**Text segment**
----------------

Last month, a case where a man died after being held captive at a home in Houston made national news. It highlighted a problem that’s been going on for many years: The criminal practice of some unlicensed boarding homes that house elderly and mentally disabled people only to rob them of their government benefits.
Douglas Anders is an investigator with HPD’s Mental Health Division. He says there are more than 400 unlicensed group boarding homes in Houston. Of those, 35 have been found to be corrupt.
“The unscrupulous owners look at the person not to give them care but they’re looking at them as property. They’re looking at the person as that’s a way that I can make profit by getting his social security check. They don’t care about the care part.”
Those owners often lock in the people that they’re supposed to help with meals, transportation or money management, and leave them in deplorable conditions. Anders says they may only take them out to pick up their social security checks or food stamps, which the owners then keep for themselves.
“We’ve found convicted felons handing out medication at homes that had narcotics convictions. We have found people running these homes that have injury or assault of the elderly convictions on their record and they’re managing these homes.”
The Houston Police Department formally established its Mental Health Division about three months ago. As soon as two more positions are filled, the division will have three investigators dedicated to look into boarding home violations. In November, a new city ordinance will go into effect that should help identify the bad apples.
“Previously, the only point of contact that we had is when the police responded perhaps to a disturbance at one of these locations.”
City council member Ed Gonzalez was the driving force behind the ordinance, which passed unanimously last month.
“Now, it at least gives us reason to say, ‘Look, if you can’t meet these basic requirements, then you really shouldn’t be operating one of these locations.’”
The ordinance requires unlicensed boarding homes to register with the city and their operators to undergo criminal background checks. They also have to have an annual fire code inspection and keep basic operational records.
Douglas Anders with the Mental Health Division says it’s not always easy to charge those with bad intentions because their victims are often mentally incapable of testifying against them.
He says the ordinance will make it easier to file charges.

----------------

**Data provided**
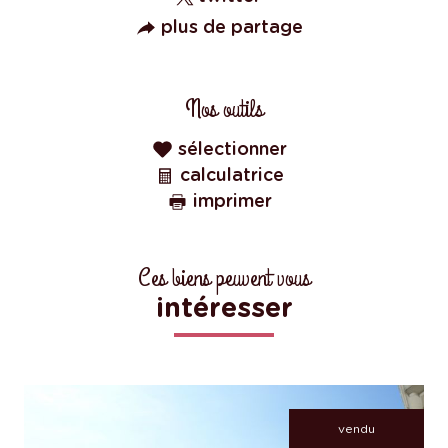
plus de partage
Nos outils
sélectionner
calculatrice
imprimer
Ces biens peuvent vous
intéresser
vendu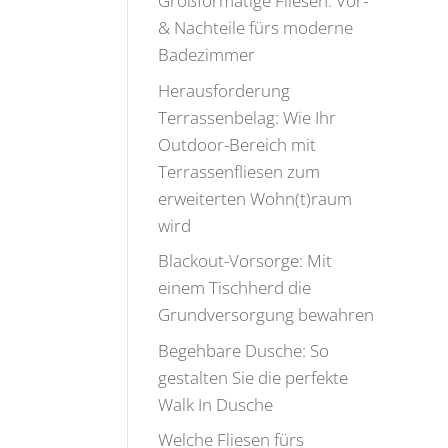
Großformatige Fliesen: Vor-
& Nachteile fürs moderne
Badezimmer
Herausforderung
Terrassenbelag: Wie Ihr
Outdoor-Bereich mit
Terrassenfliesen zum
erweiterten Wohn(t)raum
wird
Blackout-Vorsorge: Mit
einem Tischherd die
Grundversorgung bewahren
Begehbare Dusche: So
gestalten Sie die perfekte
Walk In Dusche
Welche Fliesen fürs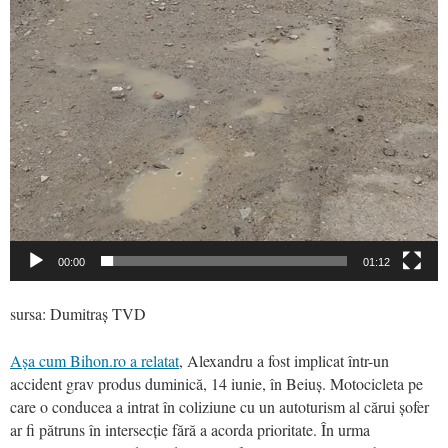
00:00
01:12
sursa: Dumitraș TVD
Așa cum Bihon.ro a relatat
, Alexandru a fost implicat într-un
accident grav produs duminică, 14 iunie, în Beiuș. Motocicleta pe
care o conducea a intrat în coliziune cu un autoturism al cărui șofer
ar fi pătruns în intersecție fără a acorda prioritate. În urma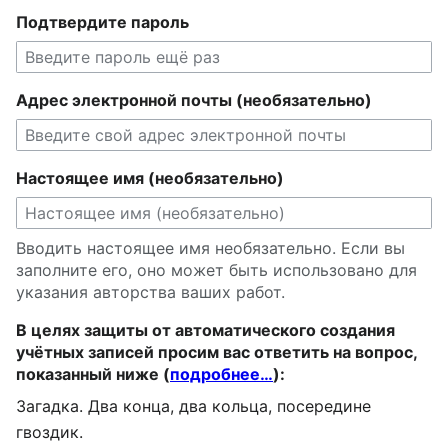
Подтвердите пароль
Адрес электронной почты (необязательно)
Настоящее имя (необязательно)
Вводить настоящее имя необязательно. Если вы
заполните его, оно может быть использовано для
указания авторства ваших работ.
В целях защиты от автоматического создания
учётных записей просим вас ответить на вопрос,
показанный ниже (
подробнее…
):
Загадка. Два конца, два кольца, посередине
гвоздик.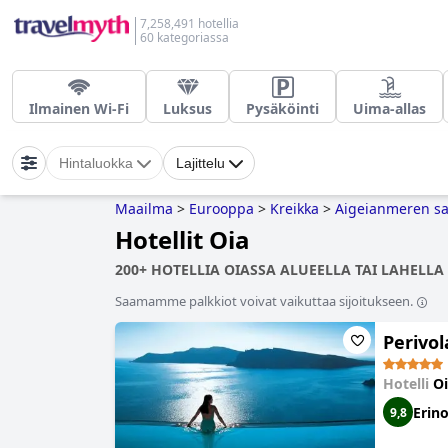
7,258,491 hotellia
60 kategoriassa
Ilmainen Wi-Fi
Luksus
Pysäköinti
Uima-allas
Hintaluokka
Lajittelu
Maailma
>
Eurooppa
>
Kreikka
>
Aigeianmeren sa
Hotellit Oia
200+ HOTELLIA OIASSA ALUEELLA TAI LAHELLA 
Saamamme palkkiot voivat vaikuttaa sijoitukseen.
Perivol
Hotelli
Oi
Erin
9,8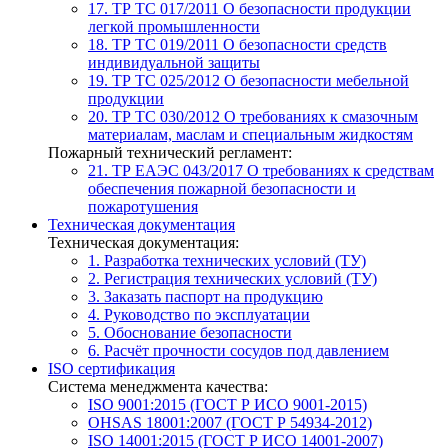
17. ТР ТС 017/2011
О безопасности продукции
легкой промышленности
18. ТР ТС 019/2011
О безопасности средств
индивидуальной защиты
19. ТР ТС 025/2012
О безопасности мебельной
продукции
20. ТР ТС 030/2012
О требованиях к смазочным
материалам, маслам и специальным жидкостям
Пожарный технический регламент:
21. ТР ЕАЭС 043/2017
О требованиях к средствам
обеспечения пожарной безопасности и
пожаротушения
Техническая документация
Техническая документация:
1. Разработка технических условий (ТУ)
2. Регистрация технических условий (ТУ)
3. Заказать паспорт на продукцию
4. Руководство по эксплуатации
5. Обоснование безопасности
6. Расчёт прочности сосудов под давлением
ISO сертификация
Система менеджмента качества:
ISO 9001:2015 (ГОСТ Р ИСО 9001-2015)
OHSAS 18001:2007 (ГОСТ Р 54934-2012)
ISO 14001:2015 (ГОСТ Р ИСО 14001-2007)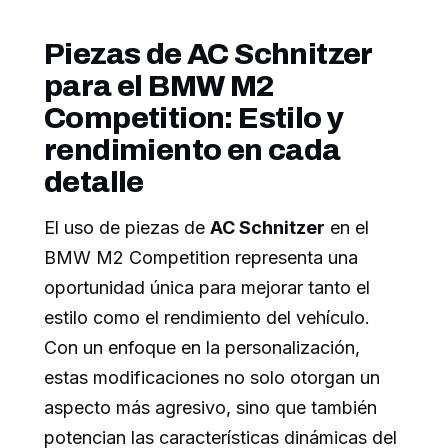
Piezas de AC Schnitzer
para el BMW M2
Competition: Estilo y
rendimiento en cada
detalle
El uso de piezas de
AC Schnitzer
en el
BMW M2 Competition representa una
oportunidad única para mejorar tanto el
estilo como el rendimiento del vehículo.
Con un enfoque en la personalización,
estas modificaciones no solo otorgan un
aspecto más agresivo, sino que también
potencian las características dinámicas del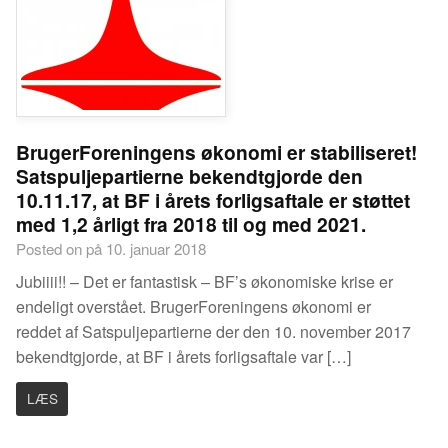
BrugerForeningens økonomi er stabiliseret!
Satspuljepartierne bekendtgjorde den
10.11.17, at BF i årets forligsaftale er støttet
med 1,2 årligt fra 2018 til og med 2021.
Posted on på 10. januar 2018
Jubiiii!! – Det er fantastisk – BF’s økonomiske krise er
endeligt overstået. BrugerForeningens økonomi er
reddet af Satspuljepartierne der den 10. november 2017
bekendtgjorde, at BF i årets forligsaftale var […]
LÆS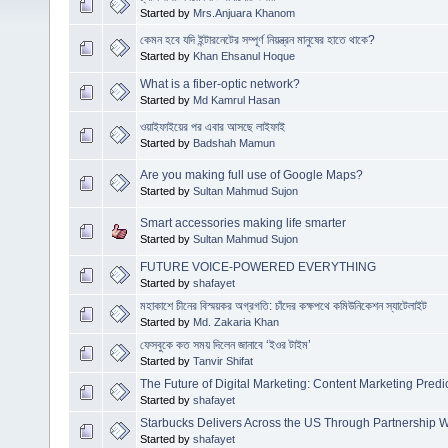
Started by
Mrs.Anjuara Khanom
কেমন হবে যদি ইন্টারনেটের সম্পূর্ণ নিয়ন্ত্রন মানুষের হাতে থাকে?
Started by
Khan Ehsanul Hoque
What is a fiber-optic network?
Started by
Md Kamrul Hasan
ওয়াইফাইয়ের পর এবার আসছে লাইফাই
Started by
Badshah Mamun
Are you making full use of Google Maps?
Started by
Sultan Mahmud Sujon
Smart accessories making life smarter
Started by
Sultan Mahmud Sujon
FUTURE VOICE-POWERED EVERYTHING
Started by
shafayet
মহাকাশে চীনের বিস্ময়কর অগ্রগতি: চাঁদের কক্ষপথে কমিউনিকেশন স্যাটেলাইট
Started by
Md. Zakaria Khan
ফেসবুকে কত সময় দিলেন জানাবে ‘ইওর টাইম’
Started by
Tanvir Shifat
The Future of Digital Marketing: Content Marketing Predi
Started by
shafayet
Starbucks Delivers Across the US Through Partnership W
Started by
shafayet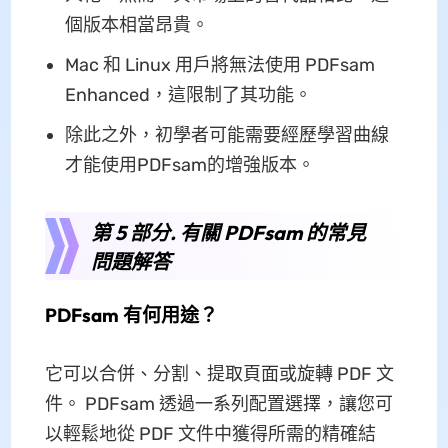
個版本相當昂貴。
Mac 和 Linux 用戶將無法使用 PDFsam
Enhanced，這限制了其功能。
除此之外，初學者可能需要經歷學習曲線
才能使用PDFsam的增強版本。
第 5 部分. 有關 PDFsam 的常見
問題解答
PDFsam 有何用途？
它可以合併、分割、提取頁面或旋轉 PDF 文
件。 PDFsam 透過一系列配置選擇，讓您可
以輕鬆地從 PDF 文件中獲得所需的精確結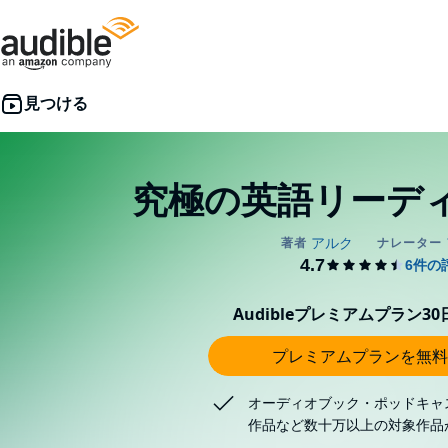
究極の英語リーディング
Audibleプレミアムプラン3
プレミアムプランを無料
オーディオブック・ポッドキャ
作品など数十万以上の対象作品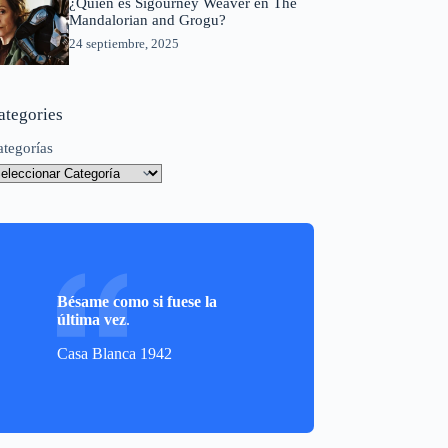
¿Quién es Sigourney Weaver en The
Mandalorian and Grogu?
24 septiembre, 2025
ategories
ategorías
Bésame como si fuese la
última vez
.
Casa Blanca 1942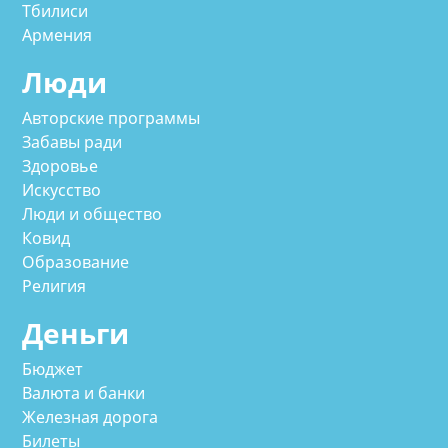
Тбилиси
Армения
Люди
Авторские программы
Забавы ради
Здоровье
Искусство
Люди и общество
Ковид
Образование
Религия
Деньги
Бюджет
Валюта и банки
Железная дорога
Билеты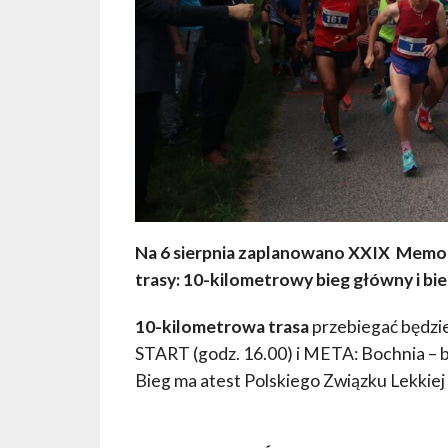
Na 6 sierpnia zaplanowano XXIX Memori
trasy: 10-kilometrowy bieg główny i bieg
10-kilometrowa trasa
przebiegać będzie
START (godz. 16.00) i META: Bochnia – 
Bieg ma atest Polskiego Związku Lekkiej 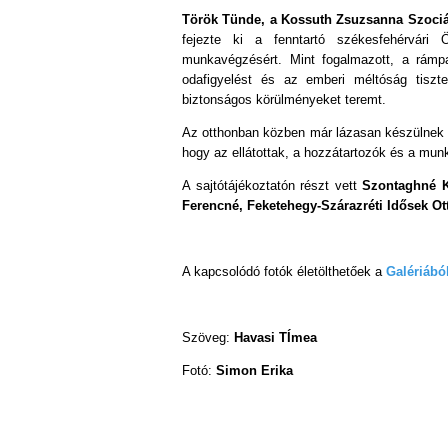
Török Tünde, a Kossuth Zsuzsanna Szociá
fejezte ki a fenntartó székesfehérvári
munkavégzésért. Mint fogalmazott, a rám
odafigyelést és az emberi méltóság tiszt
biztonságos körülményeket teremt.
Az otthonban közben már lázasan készülnek a
hogy az ellátottak, a hozzátartozók és a mu
A sajtótájékoztatón részt vett
Szontaghné K
Ferencné, Feketehegy-Szárazréti Idősek Ot
A kapcsolódó fotók életölthetőek a
Galériábó
Szöveg:
Havasi TÍmea
Fotó:
Simon Erika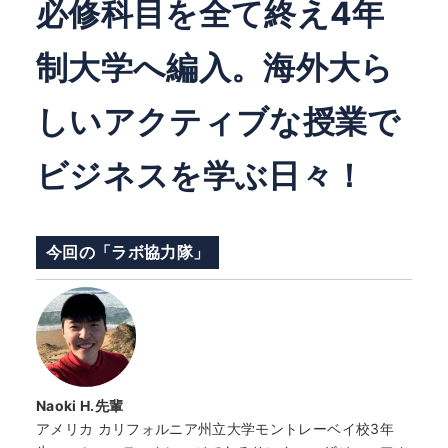
必修科目を全て終え4年
制大学へ編入。海外大ら
しいアクティブな授業で
ビジネスを学ぶ日々！
今回の「ラボ協力隊」
Naoki H.先輩
アメリカ カリフォルニア州立大学モントレーベイ校3年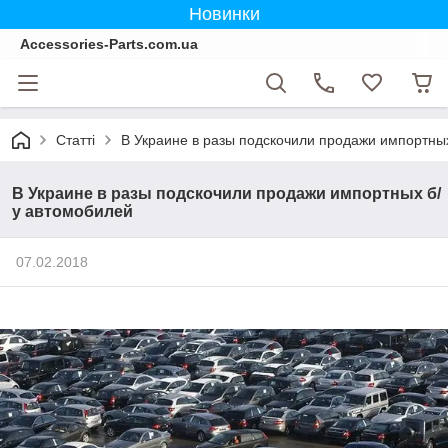
Новинки
Accessories-Parts.com.ua
Статті
В Украине в разы подскочили продажи импортны
В Украине в разы подскочили продажи импортных б/
у автомобилей
07.02.2018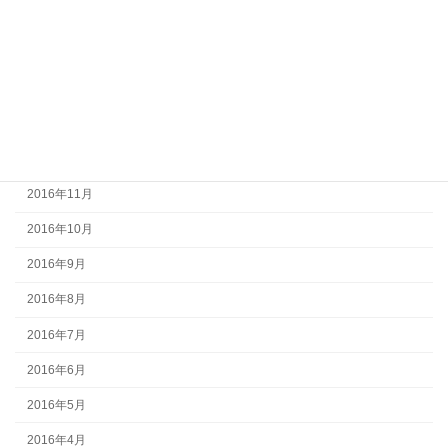
2017年4月
2017年3月
2017年2月
2017年1月
2016年12月
2016年11月
2016年10月
2016年9月
2016年8月
2016年7月
2016年6月
2016年5月
2016年4月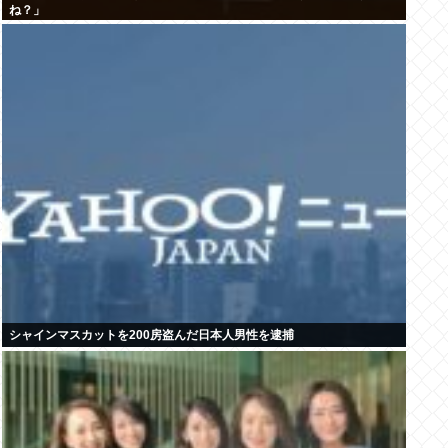
ね？」
シャインマスカットを200房盗んだ日本人男性を逮捕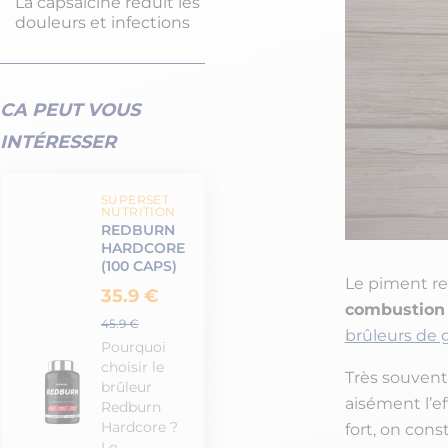
La capsaïcine réduit les
douleurs et infections
CA PEUT VOUS
INTÉRESSER
SUPERSET
NUTRITION
REDBURN
HARDCORE
(100 CAPS)
Le piment re
35.9 €
combustion 
45.9 €
brûleurs de g
Pourquoi
choisir le
Très souvent
brûleur
aisément l’e
Redburn
Hardcore ?
fort, on con
Le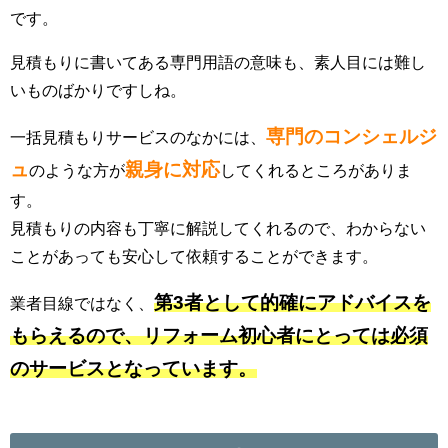
です。
見積もりに書いてある専門用語の意味も、素人目には難し
いものばかりですしね。
専門のコンシェルジ
一括見積もりサービスのなかには、
ュ
親身に対応
のような方が
してくれるところがありま
す。
見積もりの内容も丁寧に解説してくれるので、わからない
ことがあっても安心して依頼することができます。
第3者として的確にアドバイスを
業者目線ではなく、
もらえるので、リフォーム初心者にとっては必須
のサービスとなっています。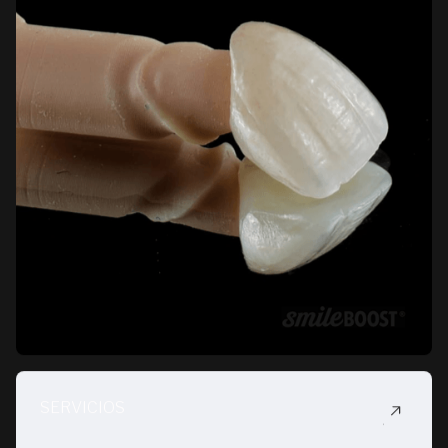
SERVICIOS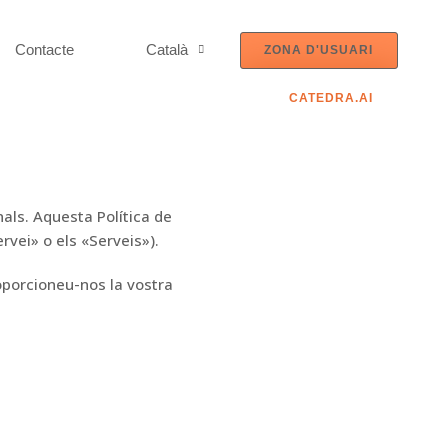
Contacte
Català
ZONA D'USUARI
CATEDRA.AI
als. Aquesta Política de
ervei» o els «Serveis»).
oporcioneu-nos la vostra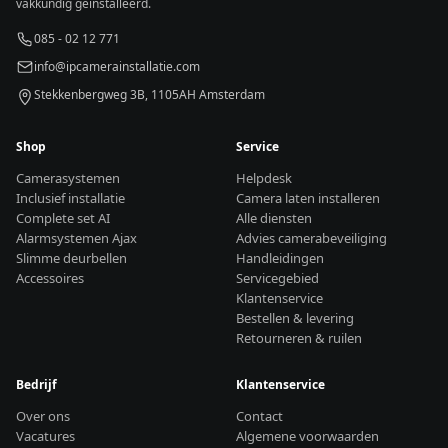
vakkundig geïnstalleerd.
085 - 02 12 771
info@ipcamerainstallatie.com
Stekkenbergweg 3B, 1105AH Amsterdam
Shop
Service
Camerasystemen
Helpdesk
Inclusief installatie
Camera laten installeren
Complete set AI
Alle diensten
Alarmsystemen Ajax
Advies camerabeveiliging
Slimme deurbellen
Handleidingen
Accessoires
Servicegebied
Klantenservice
Bestellen & levering
Retourneren & ruilen
Bedrijf
Klantenservice
Over ons
Contact
Vacatures
Algemene voorwaarden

----------------

**Exercise requirements**
1 – In the Houston boarding homes text, give the part that opens with the words containing "Last month, a" and closes with "their government benefits." again, swapping "captive" for "prisoner".
2 – List every requirement that the new city ordinance imposes on unlicensed boarding homes or their operators, according to the Houston boarding homes text.

**Results for the exercise**
1 –
Last month, a case where a man died after being held prisoner at a home in Houston made national news. It highlighted a problem that’s been going on for many years: The criminal practice of some unlicensed boarding homes that house elderly and mentally disabled people only to rob them of their government benefits.

2 –
- Register with the city.
- Operators undergo criminal background checks.
- Have an annual fire code inspection.
- Keep basic operational records.